Test your knowledge with these two quick questions: (1) Where is the Electoral College located, and (2) What is its sports mascot?
It’s not surprising that Google searches for “Electoral College” spike every four years, coinciding with presidential elections. Surveys reveal on average a third of Americans are clueless about the subject.
One study a few years back surveyed elected officials at various levels of government. When presented with multiple-choice answers to define the Electoral College, 43 percent of the public servants missed the correct answer as the “constitutionally mandated assembly that elects the president.” One in five of that mistaken bunch chose the answer that it was “established to supervise the first presidential debates.”
In a classic example of rampant fear of the unknown, most people, when asked, favor abolishing the Electoral College. That feat would require a constitutional amendment, and the last time a proposal escaped congressional committee was nearly 50 years ago. But given the often contentious nature of presidential elections, it’s a popular cause.
In fact, reforming or eliminating the Electoral College has been the objective of more than 700 proposed constitutional amendments, more than any other subject.
Regarding my trick questions, there is no physical location, and although the right mascot might help foster a better understanding, the Electoral College fields no sports teams.
Even people who understand the fundamental functionality of the Electoral College may not be familiar with the history that produced it. During the summer of 1787, the framers discussed several methods of selecting the president. Suggestions ranged from congressional selection, to election by state governors, to electors chosen by state legislatures, to a special group of members of Congress.
Unable to resolve it in convention session, the matter was referred to a committee which ultimately arrived, through compromise, at the Electoral College system (though the word “college” wouldn’t appear until decades later).
Each state was allocated electors equal in number to its congressional membership. The minimum electors for any state is three, since that’s the smallest representation possible in Congress. The 23rd Amendment allowed the District of Columbia the same number of electors as the least populous state.
While the Constitution is specific about the quantity and qualifications of electors, it defers to the state legislatures on their actual selection. In Arkansas and most other states, electors are chosen at the state political party conventions.

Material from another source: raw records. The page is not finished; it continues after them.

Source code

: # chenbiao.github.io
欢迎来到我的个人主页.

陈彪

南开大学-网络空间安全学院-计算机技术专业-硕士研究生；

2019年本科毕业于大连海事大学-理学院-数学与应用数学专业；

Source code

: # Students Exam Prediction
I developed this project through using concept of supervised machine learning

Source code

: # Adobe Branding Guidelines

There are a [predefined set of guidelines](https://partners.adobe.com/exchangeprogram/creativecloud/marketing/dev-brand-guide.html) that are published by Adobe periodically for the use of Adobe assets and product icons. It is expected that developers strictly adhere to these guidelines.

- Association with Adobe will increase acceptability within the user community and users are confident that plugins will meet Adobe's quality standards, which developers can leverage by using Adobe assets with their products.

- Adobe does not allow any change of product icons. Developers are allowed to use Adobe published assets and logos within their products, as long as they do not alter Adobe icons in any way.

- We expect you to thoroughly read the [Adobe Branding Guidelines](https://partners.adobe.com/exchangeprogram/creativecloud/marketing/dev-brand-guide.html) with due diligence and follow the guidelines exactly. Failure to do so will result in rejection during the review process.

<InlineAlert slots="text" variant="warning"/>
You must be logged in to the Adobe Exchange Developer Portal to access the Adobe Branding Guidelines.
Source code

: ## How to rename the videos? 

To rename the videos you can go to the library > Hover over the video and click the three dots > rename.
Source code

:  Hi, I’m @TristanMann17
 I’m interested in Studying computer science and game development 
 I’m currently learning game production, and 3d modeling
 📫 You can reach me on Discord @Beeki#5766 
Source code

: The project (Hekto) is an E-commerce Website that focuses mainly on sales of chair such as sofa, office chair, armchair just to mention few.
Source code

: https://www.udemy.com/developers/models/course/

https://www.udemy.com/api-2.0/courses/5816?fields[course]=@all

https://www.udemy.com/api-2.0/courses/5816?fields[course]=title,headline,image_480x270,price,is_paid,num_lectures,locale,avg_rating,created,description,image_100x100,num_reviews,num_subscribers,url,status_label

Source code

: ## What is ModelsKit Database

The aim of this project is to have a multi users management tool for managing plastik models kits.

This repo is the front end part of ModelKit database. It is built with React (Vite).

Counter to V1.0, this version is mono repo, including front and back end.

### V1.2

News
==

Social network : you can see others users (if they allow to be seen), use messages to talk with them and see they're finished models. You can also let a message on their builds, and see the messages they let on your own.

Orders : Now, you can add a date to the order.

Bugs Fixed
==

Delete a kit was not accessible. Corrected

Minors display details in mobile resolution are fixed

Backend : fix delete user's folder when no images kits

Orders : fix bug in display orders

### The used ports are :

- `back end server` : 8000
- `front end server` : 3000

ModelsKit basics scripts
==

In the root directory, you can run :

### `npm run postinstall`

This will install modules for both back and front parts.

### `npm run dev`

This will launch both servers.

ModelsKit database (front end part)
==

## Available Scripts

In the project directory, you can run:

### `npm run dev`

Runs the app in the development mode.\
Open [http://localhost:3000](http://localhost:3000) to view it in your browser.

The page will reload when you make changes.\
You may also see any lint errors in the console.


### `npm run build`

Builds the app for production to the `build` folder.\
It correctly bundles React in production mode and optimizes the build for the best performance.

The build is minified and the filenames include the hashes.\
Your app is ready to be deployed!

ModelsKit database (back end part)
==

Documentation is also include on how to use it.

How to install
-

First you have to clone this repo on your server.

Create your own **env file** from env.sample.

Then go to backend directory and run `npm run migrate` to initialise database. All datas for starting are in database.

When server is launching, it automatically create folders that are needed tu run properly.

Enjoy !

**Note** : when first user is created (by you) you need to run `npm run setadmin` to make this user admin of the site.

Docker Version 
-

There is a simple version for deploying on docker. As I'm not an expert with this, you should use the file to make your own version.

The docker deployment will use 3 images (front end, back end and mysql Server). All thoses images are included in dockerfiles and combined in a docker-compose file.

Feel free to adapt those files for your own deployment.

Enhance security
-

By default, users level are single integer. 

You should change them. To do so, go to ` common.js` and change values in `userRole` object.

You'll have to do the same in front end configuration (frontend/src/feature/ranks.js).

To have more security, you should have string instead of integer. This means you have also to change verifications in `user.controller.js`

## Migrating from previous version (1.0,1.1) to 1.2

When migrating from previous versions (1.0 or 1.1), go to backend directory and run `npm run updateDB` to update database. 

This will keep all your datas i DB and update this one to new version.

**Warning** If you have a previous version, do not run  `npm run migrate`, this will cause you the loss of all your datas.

The original intent for electors seems to be that, once selected, they would cast their ballot independently. In practice, however, it never worked out that way, and today it’s rare to have an elector “go rogue” and vote contrary to the party’s nominee. It’s only happened a handful of times in history, and it’s never been a material factor in an election.
In 48 states, electors are awarded on a winner-take-all basis. In Nebraska and Maine, electors vote on a district basis, which means a split of electors among candidates is possible. That can ruffle feathers in some particularly partisan circles, because it’s the dynamic that will probably make all of us in Arkansas Donald Trump voters next Tuesday.
Technically, each of us will cast our ballot for a slate of electors, who are pledged to vote for their party’s candidate. But when the ballots are counted, if Trump carries the popular vote in Arkansas—as polls strongly suggest he will—he’ll get all six of our state’s electoral votes.
The indirect nature of our presidential election serves a couple of good purposes.
First, from a federalism standpoint it evens out population-weighted biases of larger states. The population of Arkansas is about 0.9 percent of the country, but our electoral count boosts that figure up to about 1.1 percent.
But secondly, and more importantly, the indirect elector system aids in creating both a more resounding mandate for winning candidates and a quicker return to normalcy for the electorate. A contested popular-vote squeaker across all 50 states could stymie resolution for weeks. An electoral “landslide” quiets agitants on both sides.
This American phenomenon was observed and remarked favorably upon 175 years ago by Alexis de Tocqueville. It was inconceivable for Europeans to imagine changing a monarch every four years without calamitous results or conquest, he noted.
In America “the election of the president is a cause of agitation, but not of ruin,” he wrote.
“For a long while before the appointed time is at hand, the election becomes … the all-engrossing topic of discussion,” de Tocqueville wrote. “… [A]ll the artificial passions which the imagination can create in the bosom of a happy and peaceful land are agitated and brought to light.”
Sounds familiar. And prophetic.
He goes on about the citizens being “divided into hostile camps” and the election being “the daily theme of the public papers, the subject of private conversation”—the “sole interest of the present.”
But then “as soon as the choice is determined, this ardor is dispelled,” he observed. “… [T]he current of the State, which had nearly broken its banks, sinks to its usual level.”
This year, particularly, we all look forward to a “calmer season” returning, as de Tocqueville put it. And you can partly thank the Electoral College for that.